Preparation of triene 24, employed in an intramolecular Diels-Alder reaction en route to anti-HIV agent (–)-equisetin²⁷, highlights utility (Fig. 5c). Enyne 4n was secured with >98% propargyl and 1,6-selectivity in 72% yield and 92:8 e.r. This transformation was performed on ∼0.5 gram scale (15 times) and with unpurified commercially available organoboron reagent 2, underscoring the ease with which significant quantities of the ligand precursor can be synthesized, the scalability of the catalytic processes and the their high degree of reliability/reproducibility. NHC–Cu-catalyzed site- and stereoselective proto-boryl addition²⁸ to the alkyne [(<2% addition to alkene, <2% Z alkenyl–B(pin)] afforded 20 in 91% yield (∼4.6 g). Oxidation of the C–B bond, Wittig reaction (>98% E), followed by cleavage of the β,γ-unsaturated diester moiety to the derived aldehyde (cf. Fig. 5a), afforded 21 in 67% overall yield (∼1.7 g). E-Alkenyl–B(pin) 22 was then prepared in 89% yield (∼2.6 g) by a Cr(II)-based reagent (oxidation state with low toxicity)²⁹. Phosphine–Pd-catalyzed cross-coupling with alkenyl iodide 23³⁰ delivered ∼1.7 grams of the desired triene 24 (94% yield; >98% E). Although a pathway of similar length may be envisioned starting from readily available enantiomerically pure starting materials (e.g., citronellol), this strategy has the advantage of being more easily amenable to preparation of various other analogues of the biologically active agent.

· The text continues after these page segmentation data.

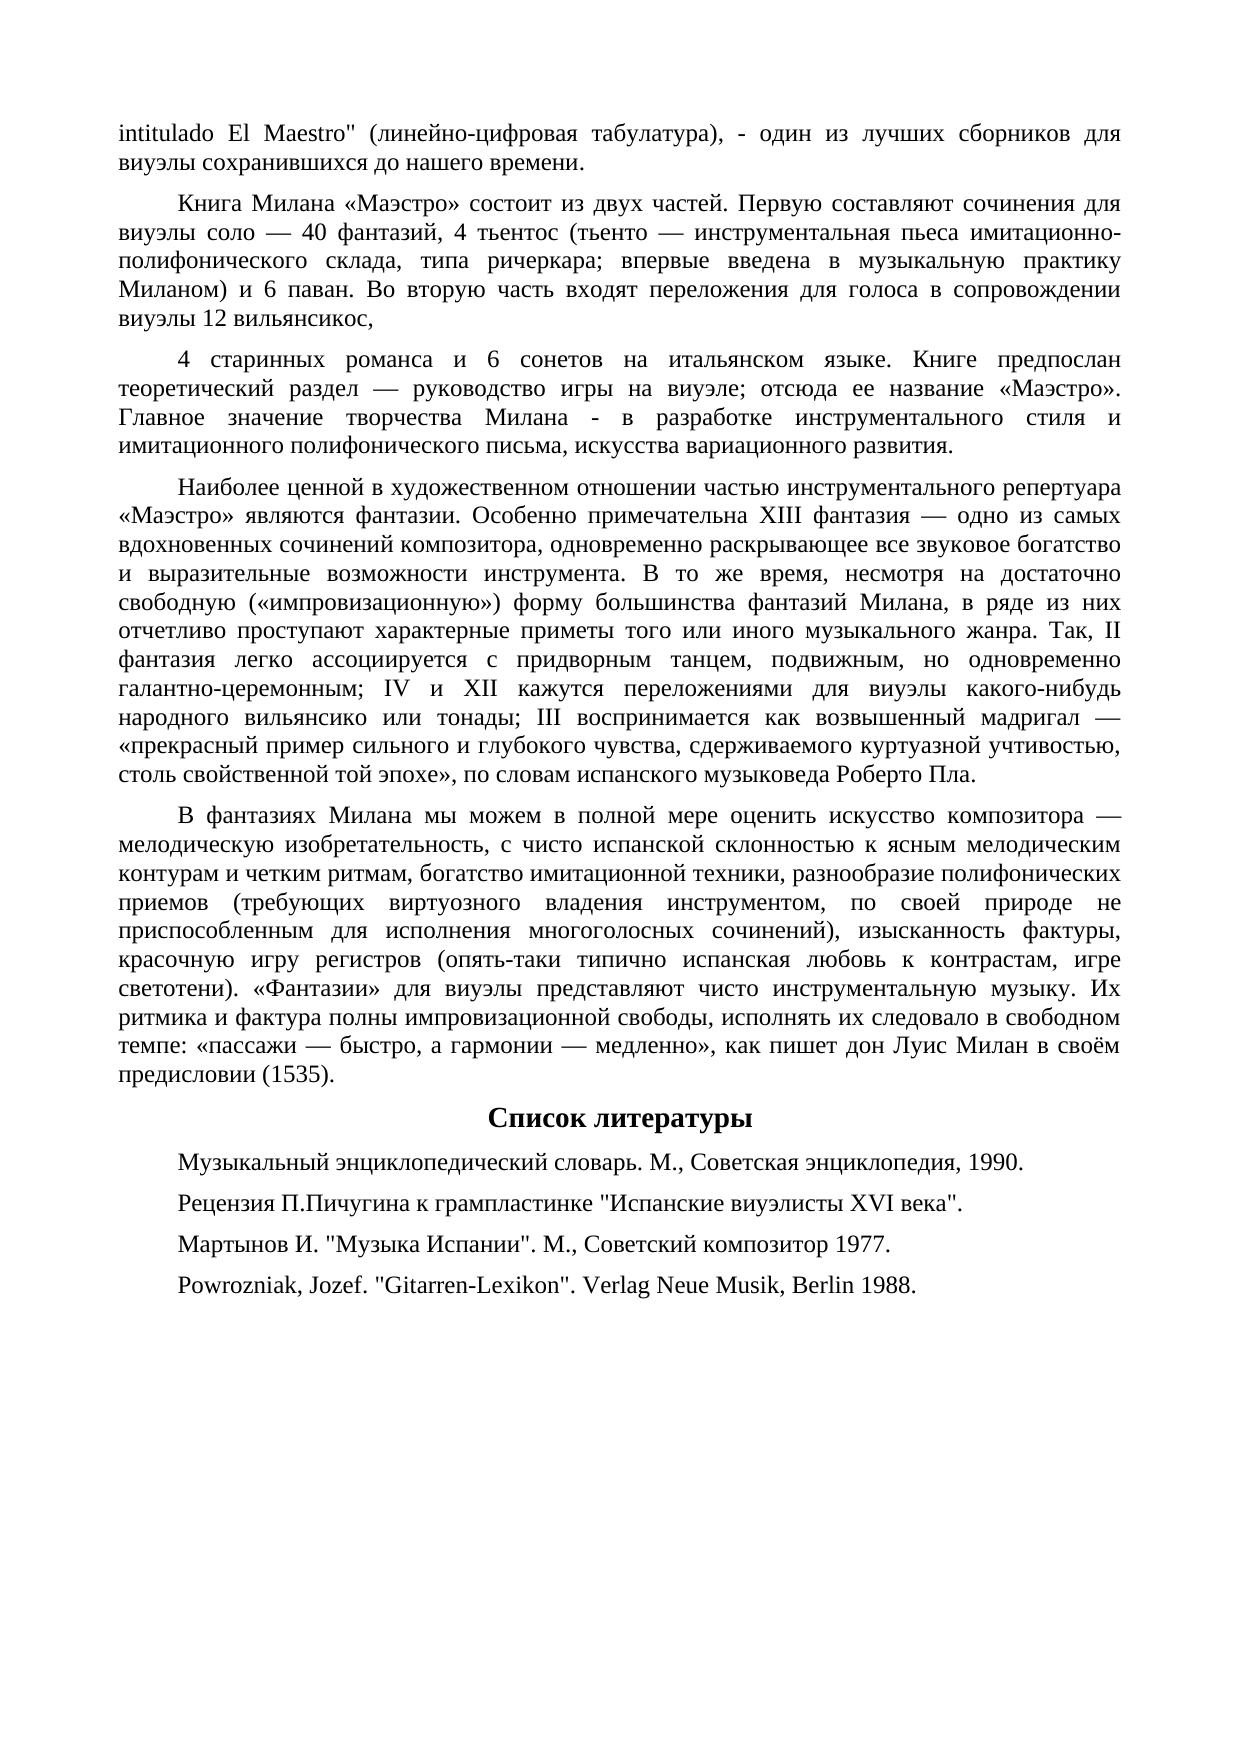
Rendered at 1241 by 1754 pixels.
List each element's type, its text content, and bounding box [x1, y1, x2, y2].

text Книга Милана «Маэстро» состоит из двух частей. Первую составляют сочинения для виуэлы соло — 40 фантазий, 4 тьентос (тьенто — инструментальная пьеса имитационно-полифонического склада, типа ричеркара; впервые введена в музыкальную практику Миланом) и 6 паван. Во вторую часть входят переложения для голоса в сопровождении виуэлы 12 вильянсикос, [118, 188, 1122, 332]
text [118, 118, 1122, 176]
text Список литературы [118, 1101, 1122, 1134]
text Наиболее ценной в художественном отношении частью инструментального репертуара «Маэстро» являются фантазии. Особенно примечательна XIII фантазия — одно из самых вдохновенных сочинений композитора, одновременно раскрывающее все звуковое богатство и выразительные возможности инструмента. В то же время, несмотря на достаточно свободную («импровизационную») форму большинства фантазий Милана, в ряде из них отчетливо проступают характерные приметы того или иного музыкального жанра. Так, II фантазия легко ассоциируется с придворным танцем, подвижным, но одновременно галантно-церемонным; IV и XII кажутся переложениями для виуэлы какого-нибудь народного вильянсико или тонады; III воспринимается как возвышенный мадригал — «прекрасный пример сильного и глубокого чувства, сдерживаемого куртуазной учтивостью, столь свойственной той эпохе», по словам испанского музыковеда Роберто Пла. [118, 472, 1122, 788]
text Рецензия П.Пичугина к грампластинке "Испанские виуэлисты XVI века". [118, 1188, 1122, 1217]
text Powrozniak, Jozef. "Gitarren-Lexikon". Verlag Neue Musik, Berlin 1988. [118, 1270, 1122, 1299]
text Музыкальный энциклопедический словарь. М., Советская энциклопедия, 1990. [118, 1147, 1122, 1175]
text Мартынов И. "Музыка Испании". М., Советский композитор 1977. [118, 1229, 1122, 1258]
text В фантазиях Милана мы можем в полной мере оценить искусство композитора — мелодическую изобретательность, с чисто испанской склонностью к ясным мелодическим контурам и четким ритмам, богатство имитационной техники, разнообразие полифонических приемов (требующих виртуозного владения инструментом, по своей природе не приспособленным для исполнения многоголосных сочинений), изысканность фактуры, красочную игру регистров (опять-таки типично испанская любовь к контрастам, игре светотени). «Фантазии» для виуэлы представляют чисто инструментальную музыку. Их ритмика и фактура полны импровизационной свободы, исполнять их следовало в свободном темпе: «пассажи — быстро, а гармонии — медленно», как пишет дон Луис Милан в своём предисловии (1535). [118, 801, 1122, 1088]
text 4 старинных романса и 6 сонетов на итальянском языке. Книге предпослан теоретический раздел — руководство игры на виуэле; отсюда ее название «Маэстро». Главное значение творчества Милана - в разработке инструментального стиля и имитационного полифонического письма, искусства вариационного развития. [118, 344, 1122, 459]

We thus introduce an approach for efficient catalytic enantioselective 1,6-conjugate addition of two types of valuable unsaturated organic moieties to dienoates. The mechanistic details regarding various features of an effective catalyst should help pave the way for achieving such important objectives. Considering that other readily available unsaturated organoboron and/or organocopper systems may be used, the low cost and ease with which the catalysts can be accessed, the reliably high selectivity values, and the versatility of the resulting products, the strategies delineated above adumbrate considerable impact on future advances in stereoselective catalysis and chemical synthesis.